人生の師

 どこから見てもごく普通のお爺ちゃん。でも、私にとっては、世の中で一番恐い存在であると同時に、最後の砦となっているのが、私が師と仰ぐ方です。私が師と仰ぐようになって既に35年が過ぎました。私がどんなに辛くても、苦しくても耐えて居られるのはこの方のお陰です。

 30年以上も前の話になりますが、唯一度だけ、厳冬の滝に連れて行ってもらった事があります。滝の半分が凍っていて、近くには高さが3メートルくらいで、私の胴くらいの太さのつららが何本もありました。

 そんな中、褌一本になって滝に打たれたのです。

 最初はあまりの寒さに尻込みしてしまいましたが、今までの自分に別れを告げ、新たな出発をする為に、此処へ来たのですから、何があっても逃げる訳にはいかなかったのです。

 その為、師匠と一緒に滝に入りましたが、身を切られるような冷たさに悲鳴を上げました。それでも、何とか、無事に滝に打たれ、やっとの思い上がって来た時は、暫くの間、震えが止まりませんでした。

 それでも、何故か不思議な事に、それまで味わった事のない、何とも言えない清々しい気持ちになったのです。その日を堺に、私の人生は大きく変わってゆきました。

 滝の前で師匠から言われた言葉は、例えどんなに辛い事があっても、決して死のうなんて考えるんじゃないぞ!人間は命のある限り生きて行かなくてはならないんだ。そして、少しでも人様の役に立つ人間になれ!と。

 それまでの私は何かにつけて直ぐに死にたくなってしまう弱虫でした。然し、滝から戻ってからは、例えどんな事があっても、前を向いて生きて行けるようになりました。

 何故なら、私の心の中にはいつもあの滝があったからです。

 そんな私が一度だけ滝を忘れた事があります。それは、鬱に苦しみもがいていた時期です。そして、いつしか、どうして自分だけがこんな目に遭わなくてはならないんだ!という気持ちしか持てなくなっていました。

 私が、鬱の苦しみから解放された後も、滝を思い出す事はありませんでした。そんな時、知人から講演の話が舞い込み、過去の資料を調べている内に、一枚の写真を見つけました。それは、師匠と二人で滝に打たれている写真でした。
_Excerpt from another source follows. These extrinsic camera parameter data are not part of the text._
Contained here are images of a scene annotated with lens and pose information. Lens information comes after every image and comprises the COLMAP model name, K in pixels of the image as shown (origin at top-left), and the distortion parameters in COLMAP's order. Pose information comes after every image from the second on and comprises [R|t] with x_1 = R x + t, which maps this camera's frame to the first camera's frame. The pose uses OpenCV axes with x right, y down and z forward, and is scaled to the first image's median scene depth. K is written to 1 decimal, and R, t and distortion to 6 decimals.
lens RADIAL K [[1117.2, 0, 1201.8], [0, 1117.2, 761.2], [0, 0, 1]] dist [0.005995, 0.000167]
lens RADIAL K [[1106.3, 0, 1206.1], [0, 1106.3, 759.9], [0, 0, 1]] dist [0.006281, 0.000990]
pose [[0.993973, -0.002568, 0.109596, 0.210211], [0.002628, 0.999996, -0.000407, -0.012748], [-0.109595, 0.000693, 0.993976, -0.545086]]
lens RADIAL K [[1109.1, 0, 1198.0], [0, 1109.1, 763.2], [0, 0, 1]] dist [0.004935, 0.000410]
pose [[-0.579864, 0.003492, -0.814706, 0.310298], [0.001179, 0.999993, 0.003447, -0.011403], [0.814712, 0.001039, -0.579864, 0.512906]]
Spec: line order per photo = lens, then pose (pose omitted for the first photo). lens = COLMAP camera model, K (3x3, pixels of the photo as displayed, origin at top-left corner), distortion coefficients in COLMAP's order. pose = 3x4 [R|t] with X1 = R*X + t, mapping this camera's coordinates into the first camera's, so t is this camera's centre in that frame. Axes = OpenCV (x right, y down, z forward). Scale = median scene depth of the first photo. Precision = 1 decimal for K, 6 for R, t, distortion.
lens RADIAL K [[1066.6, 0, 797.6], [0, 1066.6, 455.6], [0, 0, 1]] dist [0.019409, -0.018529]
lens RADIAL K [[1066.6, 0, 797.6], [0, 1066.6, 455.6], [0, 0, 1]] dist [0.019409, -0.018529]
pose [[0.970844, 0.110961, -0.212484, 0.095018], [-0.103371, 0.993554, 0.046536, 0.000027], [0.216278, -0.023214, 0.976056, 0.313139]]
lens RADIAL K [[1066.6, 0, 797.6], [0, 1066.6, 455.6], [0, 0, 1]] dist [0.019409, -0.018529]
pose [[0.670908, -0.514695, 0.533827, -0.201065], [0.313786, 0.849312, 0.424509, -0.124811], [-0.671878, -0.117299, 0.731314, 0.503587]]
 それを見た時、私の心の中に再びあの滝が蘇ったのです。あの身を切られるような冷たい水に打たれた滝の事が。そして、もう二度と過去を振り返るのはやめよう!と心に誓ったのです。

 師匠との出会いが、私を此処まで導いてくれました。そして、今も静かに見守ってくれています。

 私が師匠から言われている事がひとつだけあります。それは、俺に恩を返そうと思うなよ!という事です。それは、自分に恩を返す心積なら、お前に出来る事で少しでも社会に恩返しをしろ!という、温かい言葉なのです。

 私には何も出来る事はありませんが、私の短歌や詩を読んで、元気になって下さった方が居てくれたという事が、師匠に対するひとつの恩返しになっているのかな?と思う今日この頃です。?